>>>
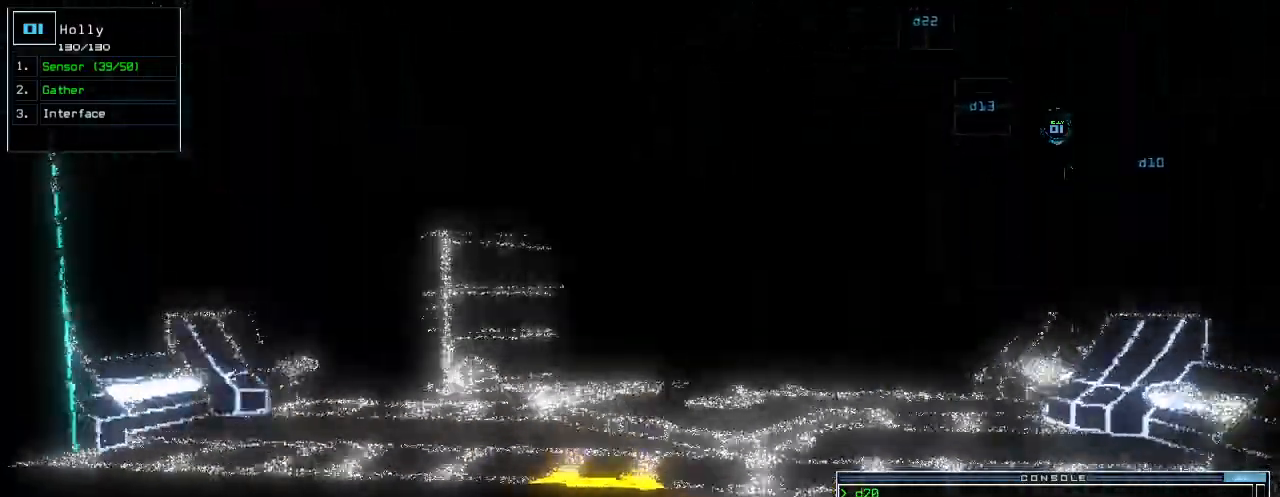
{"keys": ["up"], "events": []}
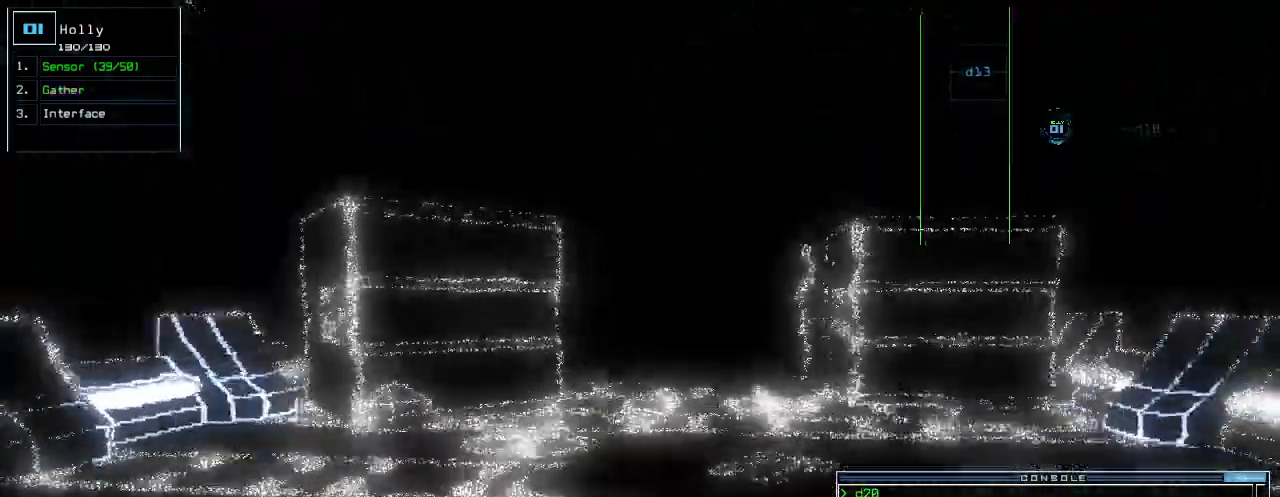
{"keys": ["right", "up"], "events": [[140, "g", "down"], [200, "return", "down"], [220, "g", "up"], [280, "return", "up"], [440, "right", "down"]]}
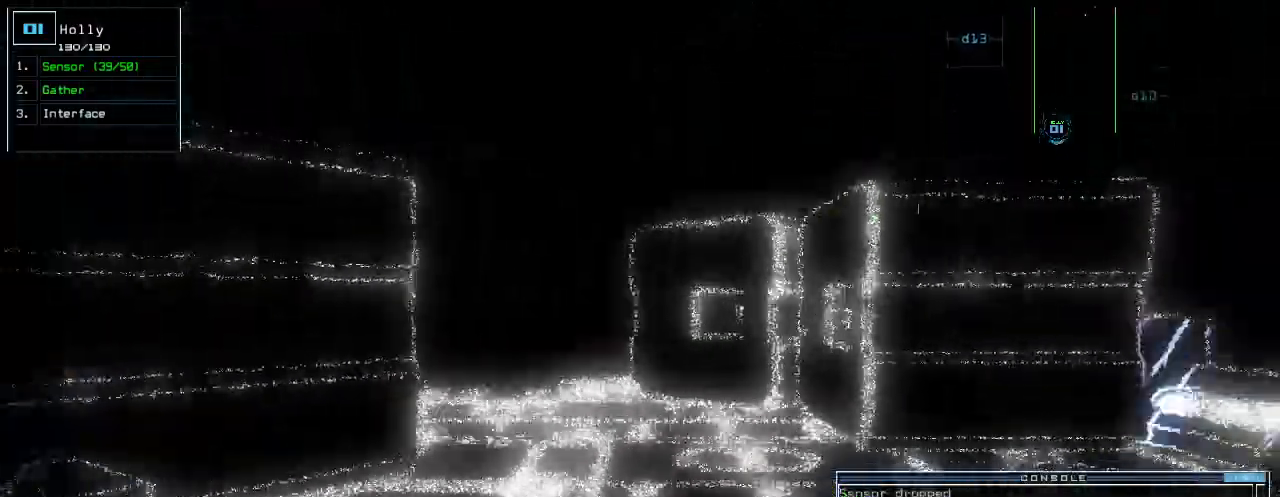
{"keys": ["up"], "events": [[40, "right", "up"], [420, "left", "down"], [480, "left", "up"]]}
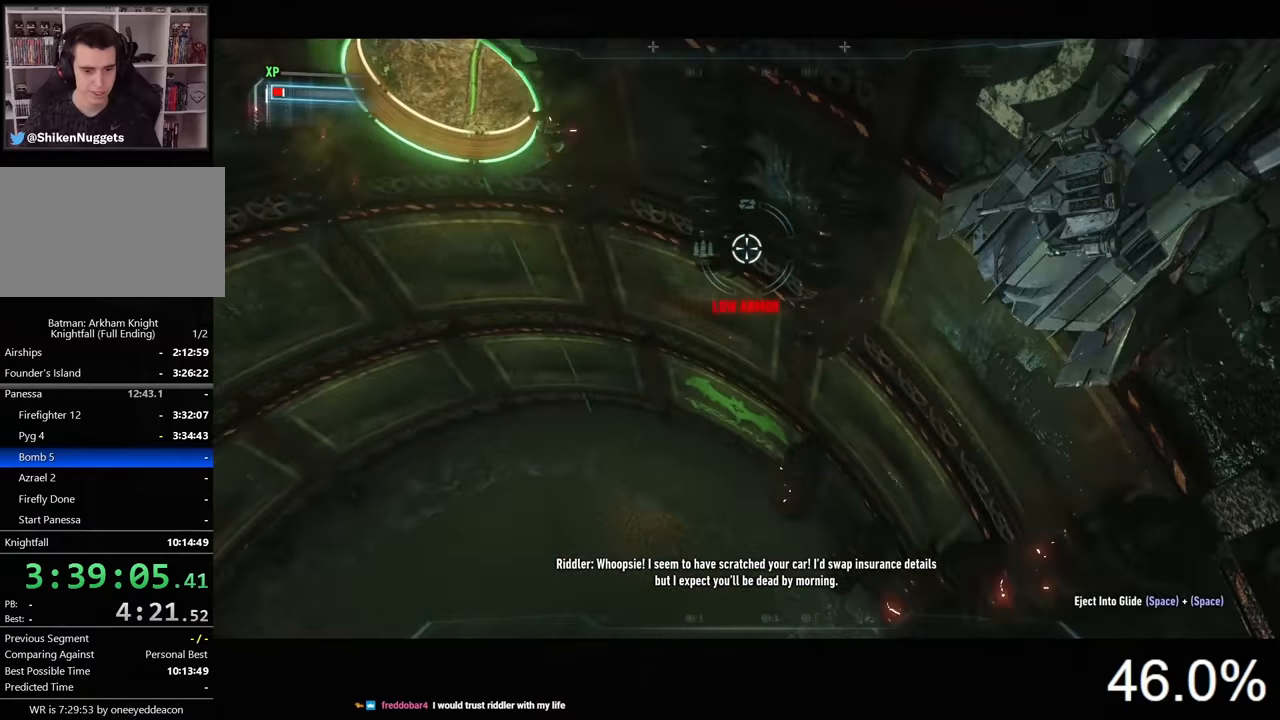
Gameplay with keyboard and mouse; each line is a JSON object with the keys and mouse buttons held at the frame after it. "events" lists presses ("down") and releases ("up") of "1", "2", "3", "4", "5", "a", "alt", "c", "caps_lock", "ctrl", "d", "e", "f", "g", "q", "r", "s", "shift", "space", "t", "tab", "v", "w", "x", "z", "mouse_left", "mouse_wheel" and "mouse_right" between this image and that frame as [ms after this image, input, new state], when the widget could be followed in between. "mouse_left", "mouse_wheel", "mouse_right" = the "left", "wheel", "right" buttons of the "mouse" list. No other keys are recorded. "wheel" means that the mouse wheel is clicked or scrolled. "mouse_move" is the direction in which the mouse moves at that frame (one of eight, or "still"), when it could be read.
{"keys": ["w"], "mouse": [], "mouse_move": "still", "events": []}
<<<
What you need to do
Copy the listing exactly. Any image in it stays out of the copy.

Reply
{"keys": ["up"], "events": []}
{"keys": ["right", "up"], "events": [[140, "g", "down"], [200, "return", "down"], [220, "g", "up"], [280, "return", "up"], [440, "right", "down"]]}
{"keys": ["up"], "events": [[40, "right", "up"], [420, "left", "down"], [480, "left", "up"]]}
Gameplay with keyboard and mouse; each line is a JSON object with the keys and mouse buttons held at the frame after it. "events" lists presses ("down") and releases ("up") of "1", "2", "3", "4", "5", "a", "alt", "c", "caps_lock", "ctrl", "d", "e", "f", "g", "q", "r", "s", "shift", "space", "t", "tab", "v", "w", "x", "z", "mouse_left", "mouse_wheel" and "mouse_right" between this image and that frame as [ms after this image, input, new state], when the widget could be followed in between. "mouse_left", "mouse_wheel", "mouse_right" = the "left", "wheel", "right" buttons of the "mouse" list. No other keys are recorded. "wheel" means that the mouse wheel is clicked or scrolled. "mouse_move" is the direction in which the mouse moves at that frame (one of eight, or "still"), when it could be read.
{"keys": ["w"], "mouse": [], "mouse_move": "still", "events": []}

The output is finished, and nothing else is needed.